Nadler knows that Trump isn’t about to take him up on his offer, something he wants to set the record straight. When Trump cries hoax-and-witch-hunt, Nadler wants to set the record straight that he gave Trump his due process. “At base, the president has a choice to make: He can take this opportunity to be represented in the impeachment hearings, or he can stop complaining about he process. I hope that he chooses to participate in the inquiry, directly or thorough counsel, as other presidents have done before him,” Nadler said. Nadler knows Trump won’t participate in a process he considers outrageous. He’s denied any wrongdoing in his July 25 call with Zelensky, and won’t change too many Democrat minds about how Joe and Hunter Biden engaged in corruption. Nadler wants Trump to listen to his definition of high-crimes-and-misdemeanors, the Constitution’s grounds for impeachment.
Nothing’s going to change Nadler’s mind about Schiff’s Final Report that established grounds for Trump’s impeachment. Inviting Trump to attend his nationally televised hearing would be suicide, whether he’s innocent or not. Schiff insists that Trump violated his oath of office, engaged in bribery and betrayed the American public. How’s he going to defend that to a Democrat-controlled committee that’s already convicted Trump of high crimes-and-misdemeanors? “We will also discuss whether the House’s exercising its authority to adopt articles of impeachment,” Nadler wrote, proving that the fix is in. Cherry picking witnesses in open session, Schiff made his best case for impeachment. While Schiff insists he has everything he needs for impeachment, a recent CNN poll showed that two weeks of public hearings did nothing to change voters’ opinions of impeachment.

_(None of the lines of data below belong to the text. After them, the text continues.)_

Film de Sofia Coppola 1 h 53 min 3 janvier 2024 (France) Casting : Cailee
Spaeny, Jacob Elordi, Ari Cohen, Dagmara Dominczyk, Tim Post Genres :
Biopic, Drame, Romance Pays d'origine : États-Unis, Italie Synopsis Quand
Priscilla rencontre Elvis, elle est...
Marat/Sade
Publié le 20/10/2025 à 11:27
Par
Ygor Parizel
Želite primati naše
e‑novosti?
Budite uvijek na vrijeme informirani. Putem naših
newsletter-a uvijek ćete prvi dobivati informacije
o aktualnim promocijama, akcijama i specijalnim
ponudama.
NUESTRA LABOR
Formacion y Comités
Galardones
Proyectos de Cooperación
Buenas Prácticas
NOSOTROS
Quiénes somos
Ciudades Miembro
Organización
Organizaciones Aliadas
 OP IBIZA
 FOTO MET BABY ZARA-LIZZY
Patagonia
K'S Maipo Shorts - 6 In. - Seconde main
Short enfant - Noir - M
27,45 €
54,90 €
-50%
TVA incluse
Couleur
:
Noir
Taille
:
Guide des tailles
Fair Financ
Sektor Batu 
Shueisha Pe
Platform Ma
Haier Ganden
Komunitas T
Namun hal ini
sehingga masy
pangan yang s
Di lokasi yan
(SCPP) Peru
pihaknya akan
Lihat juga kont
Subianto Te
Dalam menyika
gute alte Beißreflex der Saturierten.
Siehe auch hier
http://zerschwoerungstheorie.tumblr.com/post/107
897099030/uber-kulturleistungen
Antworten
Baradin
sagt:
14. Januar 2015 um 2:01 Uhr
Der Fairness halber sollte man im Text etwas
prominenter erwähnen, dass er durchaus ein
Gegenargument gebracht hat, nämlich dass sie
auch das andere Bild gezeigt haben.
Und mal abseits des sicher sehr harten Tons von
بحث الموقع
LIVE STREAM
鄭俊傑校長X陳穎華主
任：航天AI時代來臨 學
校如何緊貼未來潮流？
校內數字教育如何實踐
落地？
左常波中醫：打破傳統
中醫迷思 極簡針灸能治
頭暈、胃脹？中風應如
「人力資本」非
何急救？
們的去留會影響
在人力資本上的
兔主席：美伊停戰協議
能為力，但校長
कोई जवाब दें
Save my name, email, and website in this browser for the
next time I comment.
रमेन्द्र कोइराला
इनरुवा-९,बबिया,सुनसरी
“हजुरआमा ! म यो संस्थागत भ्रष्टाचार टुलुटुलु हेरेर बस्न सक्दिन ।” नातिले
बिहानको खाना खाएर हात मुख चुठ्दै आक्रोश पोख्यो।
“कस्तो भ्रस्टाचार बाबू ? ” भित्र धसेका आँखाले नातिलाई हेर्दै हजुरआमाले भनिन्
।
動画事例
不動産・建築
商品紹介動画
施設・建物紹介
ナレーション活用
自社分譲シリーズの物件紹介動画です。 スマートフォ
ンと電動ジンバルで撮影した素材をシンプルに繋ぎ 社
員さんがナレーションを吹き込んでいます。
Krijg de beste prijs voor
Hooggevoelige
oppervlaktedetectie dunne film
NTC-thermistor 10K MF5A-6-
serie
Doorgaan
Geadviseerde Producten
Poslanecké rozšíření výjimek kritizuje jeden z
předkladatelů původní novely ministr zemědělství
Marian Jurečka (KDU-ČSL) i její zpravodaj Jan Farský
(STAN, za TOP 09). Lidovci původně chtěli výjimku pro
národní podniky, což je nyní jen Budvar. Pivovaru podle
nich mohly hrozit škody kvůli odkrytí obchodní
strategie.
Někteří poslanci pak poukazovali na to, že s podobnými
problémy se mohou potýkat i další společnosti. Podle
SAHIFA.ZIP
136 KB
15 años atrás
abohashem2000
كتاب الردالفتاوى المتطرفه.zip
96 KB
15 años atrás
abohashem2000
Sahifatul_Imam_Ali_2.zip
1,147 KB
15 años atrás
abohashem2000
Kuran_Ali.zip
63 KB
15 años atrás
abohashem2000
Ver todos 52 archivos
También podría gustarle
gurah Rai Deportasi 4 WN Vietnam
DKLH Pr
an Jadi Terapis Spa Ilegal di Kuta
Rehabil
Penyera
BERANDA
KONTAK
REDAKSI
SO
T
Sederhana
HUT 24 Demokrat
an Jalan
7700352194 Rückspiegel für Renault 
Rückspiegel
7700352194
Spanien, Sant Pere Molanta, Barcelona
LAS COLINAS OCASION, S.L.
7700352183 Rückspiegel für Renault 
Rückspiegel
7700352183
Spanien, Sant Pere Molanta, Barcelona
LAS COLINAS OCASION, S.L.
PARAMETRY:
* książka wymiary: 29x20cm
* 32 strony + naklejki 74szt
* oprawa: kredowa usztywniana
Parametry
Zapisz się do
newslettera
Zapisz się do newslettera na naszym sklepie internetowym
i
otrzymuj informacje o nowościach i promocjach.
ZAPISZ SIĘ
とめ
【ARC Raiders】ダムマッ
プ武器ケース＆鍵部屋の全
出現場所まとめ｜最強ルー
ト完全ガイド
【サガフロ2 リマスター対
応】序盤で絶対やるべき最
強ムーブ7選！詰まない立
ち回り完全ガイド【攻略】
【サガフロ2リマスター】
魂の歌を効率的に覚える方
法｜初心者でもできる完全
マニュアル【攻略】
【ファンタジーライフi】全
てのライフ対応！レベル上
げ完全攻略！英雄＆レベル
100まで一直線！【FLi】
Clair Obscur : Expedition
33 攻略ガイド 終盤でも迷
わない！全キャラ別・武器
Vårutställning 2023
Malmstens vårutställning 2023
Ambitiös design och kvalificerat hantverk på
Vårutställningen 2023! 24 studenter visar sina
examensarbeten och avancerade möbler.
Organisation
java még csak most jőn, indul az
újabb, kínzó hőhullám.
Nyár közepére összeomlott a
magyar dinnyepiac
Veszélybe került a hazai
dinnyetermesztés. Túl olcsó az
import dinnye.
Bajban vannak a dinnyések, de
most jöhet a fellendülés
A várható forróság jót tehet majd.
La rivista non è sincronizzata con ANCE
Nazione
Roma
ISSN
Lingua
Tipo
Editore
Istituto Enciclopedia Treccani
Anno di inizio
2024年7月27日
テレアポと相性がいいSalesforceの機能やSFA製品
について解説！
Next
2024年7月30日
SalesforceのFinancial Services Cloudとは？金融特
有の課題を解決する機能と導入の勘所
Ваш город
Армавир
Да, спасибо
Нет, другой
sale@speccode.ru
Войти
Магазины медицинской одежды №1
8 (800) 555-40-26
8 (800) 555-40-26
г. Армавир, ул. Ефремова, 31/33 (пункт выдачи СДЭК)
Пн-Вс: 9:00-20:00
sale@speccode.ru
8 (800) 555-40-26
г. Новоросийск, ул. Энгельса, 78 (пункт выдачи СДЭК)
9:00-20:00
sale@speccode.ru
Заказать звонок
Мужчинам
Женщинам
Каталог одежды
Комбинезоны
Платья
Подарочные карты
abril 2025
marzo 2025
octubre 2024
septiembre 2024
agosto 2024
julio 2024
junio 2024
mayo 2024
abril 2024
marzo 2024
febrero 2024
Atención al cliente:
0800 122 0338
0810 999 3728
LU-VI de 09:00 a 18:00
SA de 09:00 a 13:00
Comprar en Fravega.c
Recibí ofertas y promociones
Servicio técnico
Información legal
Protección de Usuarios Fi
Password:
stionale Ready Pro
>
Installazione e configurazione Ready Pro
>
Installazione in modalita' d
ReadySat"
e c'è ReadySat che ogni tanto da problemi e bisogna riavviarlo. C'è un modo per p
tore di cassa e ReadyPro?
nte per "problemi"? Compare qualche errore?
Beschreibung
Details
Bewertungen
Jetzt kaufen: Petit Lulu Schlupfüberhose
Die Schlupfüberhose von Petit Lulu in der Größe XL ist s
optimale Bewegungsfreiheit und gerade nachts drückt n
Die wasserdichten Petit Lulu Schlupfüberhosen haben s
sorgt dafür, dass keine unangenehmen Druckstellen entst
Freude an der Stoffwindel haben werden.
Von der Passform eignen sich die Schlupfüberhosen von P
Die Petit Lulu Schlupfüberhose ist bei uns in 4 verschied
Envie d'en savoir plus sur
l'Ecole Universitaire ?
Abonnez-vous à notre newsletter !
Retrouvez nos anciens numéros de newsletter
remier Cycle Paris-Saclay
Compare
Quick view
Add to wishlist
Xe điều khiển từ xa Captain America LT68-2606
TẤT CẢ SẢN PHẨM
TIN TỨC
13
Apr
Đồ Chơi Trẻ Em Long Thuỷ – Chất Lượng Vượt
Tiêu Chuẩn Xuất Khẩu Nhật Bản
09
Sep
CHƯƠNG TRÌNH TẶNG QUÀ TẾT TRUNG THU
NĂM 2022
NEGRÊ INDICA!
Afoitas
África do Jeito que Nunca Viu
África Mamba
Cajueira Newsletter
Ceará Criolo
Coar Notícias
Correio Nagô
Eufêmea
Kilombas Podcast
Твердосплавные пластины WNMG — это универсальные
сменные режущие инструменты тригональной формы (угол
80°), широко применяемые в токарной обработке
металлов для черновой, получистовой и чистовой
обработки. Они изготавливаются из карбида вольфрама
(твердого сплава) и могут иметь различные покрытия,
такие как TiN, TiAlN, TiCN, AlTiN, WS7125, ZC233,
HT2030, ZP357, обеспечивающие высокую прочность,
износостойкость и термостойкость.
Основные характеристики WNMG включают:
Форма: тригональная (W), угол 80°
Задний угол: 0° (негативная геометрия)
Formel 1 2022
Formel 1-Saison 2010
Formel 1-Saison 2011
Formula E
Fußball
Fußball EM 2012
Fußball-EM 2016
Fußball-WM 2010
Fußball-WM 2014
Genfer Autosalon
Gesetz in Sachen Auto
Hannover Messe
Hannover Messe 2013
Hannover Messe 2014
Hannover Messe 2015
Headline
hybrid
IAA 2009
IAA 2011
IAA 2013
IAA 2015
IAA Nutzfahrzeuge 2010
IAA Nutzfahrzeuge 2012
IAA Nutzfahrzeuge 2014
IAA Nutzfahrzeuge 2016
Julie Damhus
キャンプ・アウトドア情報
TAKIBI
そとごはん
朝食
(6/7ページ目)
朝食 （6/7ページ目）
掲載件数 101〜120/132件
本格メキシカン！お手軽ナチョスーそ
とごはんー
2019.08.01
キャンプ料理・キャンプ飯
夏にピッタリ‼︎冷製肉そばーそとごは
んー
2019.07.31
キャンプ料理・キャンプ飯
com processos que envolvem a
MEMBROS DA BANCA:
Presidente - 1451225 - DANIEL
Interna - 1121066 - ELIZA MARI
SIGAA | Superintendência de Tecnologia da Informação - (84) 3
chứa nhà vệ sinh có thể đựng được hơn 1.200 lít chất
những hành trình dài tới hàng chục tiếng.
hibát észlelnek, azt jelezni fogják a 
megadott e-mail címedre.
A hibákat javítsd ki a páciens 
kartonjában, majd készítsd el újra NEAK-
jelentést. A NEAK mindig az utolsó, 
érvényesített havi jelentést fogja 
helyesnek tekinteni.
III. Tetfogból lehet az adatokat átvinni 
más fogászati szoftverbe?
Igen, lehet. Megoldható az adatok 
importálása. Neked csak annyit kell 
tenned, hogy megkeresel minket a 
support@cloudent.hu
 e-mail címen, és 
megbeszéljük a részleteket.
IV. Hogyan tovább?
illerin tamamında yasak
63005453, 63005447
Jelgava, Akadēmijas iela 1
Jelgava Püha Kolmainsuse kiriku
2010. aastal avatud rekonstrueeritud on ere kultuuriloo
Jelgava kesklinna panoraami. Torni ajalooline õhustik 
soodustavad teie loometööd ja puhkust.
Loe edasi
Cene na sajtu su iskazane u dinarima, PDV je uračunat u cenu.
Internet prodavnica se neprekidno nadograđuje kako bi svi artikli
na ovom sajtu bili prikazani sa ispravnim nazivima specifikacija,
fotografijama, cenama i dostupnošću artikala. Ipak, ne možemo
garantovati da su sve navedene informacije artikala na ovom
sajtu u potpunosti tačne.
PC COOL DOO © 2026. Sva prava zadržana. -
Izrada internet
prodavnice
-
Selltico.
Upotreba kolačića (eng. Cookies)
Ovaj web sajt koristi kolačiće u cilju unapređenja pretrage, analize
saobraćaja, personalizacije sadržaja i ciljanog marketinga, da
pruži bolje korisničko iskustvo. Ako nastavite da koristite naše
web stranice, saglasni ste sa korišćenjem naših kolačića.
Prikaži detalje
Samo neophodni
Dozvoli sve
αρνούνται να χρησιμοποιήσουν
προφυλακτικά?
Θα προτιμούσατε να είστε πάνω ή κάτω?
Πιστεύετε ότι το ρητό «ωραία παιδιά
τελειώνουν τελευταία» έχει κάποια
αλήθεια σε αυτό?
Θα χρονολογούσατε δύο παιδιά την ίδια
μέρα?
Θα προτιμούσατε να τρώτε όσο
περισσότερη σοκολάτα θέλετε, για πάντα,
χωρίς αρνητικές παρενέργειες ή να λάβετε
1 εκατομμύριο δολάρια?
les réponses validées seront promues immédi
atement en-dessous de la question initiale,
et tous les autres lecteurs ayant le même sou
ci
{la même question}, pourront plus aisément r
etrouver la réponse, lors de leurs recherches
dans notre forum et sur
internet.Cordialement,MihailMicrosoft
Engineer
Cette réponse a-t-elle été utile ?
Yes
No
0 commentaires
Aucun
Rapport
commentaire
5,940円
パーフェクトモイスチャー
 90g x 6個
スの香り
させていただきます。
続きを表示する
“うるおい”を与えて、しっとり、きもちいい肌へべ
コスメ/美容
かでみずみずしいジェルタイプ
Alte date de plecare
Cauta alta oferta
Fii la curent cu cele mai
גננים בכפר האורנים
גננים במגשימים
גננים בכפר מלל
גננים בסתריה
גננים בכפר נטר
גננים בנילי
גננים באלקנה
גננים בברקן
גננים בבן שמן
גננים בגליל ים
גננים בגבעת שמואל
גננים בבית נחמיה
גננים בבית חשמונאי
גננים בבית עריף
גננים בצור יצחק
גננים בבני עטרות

Giving Trump a deadline of 6 PM EST (2300 GMT) Sunday, Dec. 1 to schedule his appearance at the Dec. 4 hearing, Nadler puts on record he was giving Trump a chance for due process. Schiff expects all committees, Intel, Judiciary and Oversight to submit their impeachment reports by Dec. 3. Moving forward with the Dec. 4 Judiciary hearing, it looks like Schiff is done with his interviews. Nadler knows there’s no way Trump’s going to attend a hearing in which he’s confronted with all his crimes as defined by Democrat committees. Nadler fully expects to draft articles of impeachment that will be sent to the Republican-controlled Senate for trial. Senate Majority Leader Mitch McConnell (R-Ky.) said Nov. 19 it’s “inconceivable” there’s 67 votes to remove Trump from office. All the months of House Democrats’ closed-and-open-door hearings don’t mean anything in the Senate.
Once Nadler receives Schiff’s Final Report, he’ll start debating and drafting articles of impeachment in the Senate Judiciary Committee. House Democrats have made up their minds on impeachment long ago, perhaps the day he beat former Secretary of State Hillary Rodham Clinton Nov. 4, 2016. Far from objective, House Democrats have practically stood on their heads to convict Trump of high-crimes-and-misdemeanors. If the public’s any gauge of impeachment hearings, it shows a highly partisan exercise designed to remove Trump from office. Democrats hope that impeaching Trump hurts his credibility with 2020 voters enough to give the Democrat nominee the best chance of winning. Seeing Democrat actions as a “hoax” and a “witch-hunt,” Trump wants no part of Democrat hearings. Once Nadler turns over impeachment articles to the Senate, it will end quickly.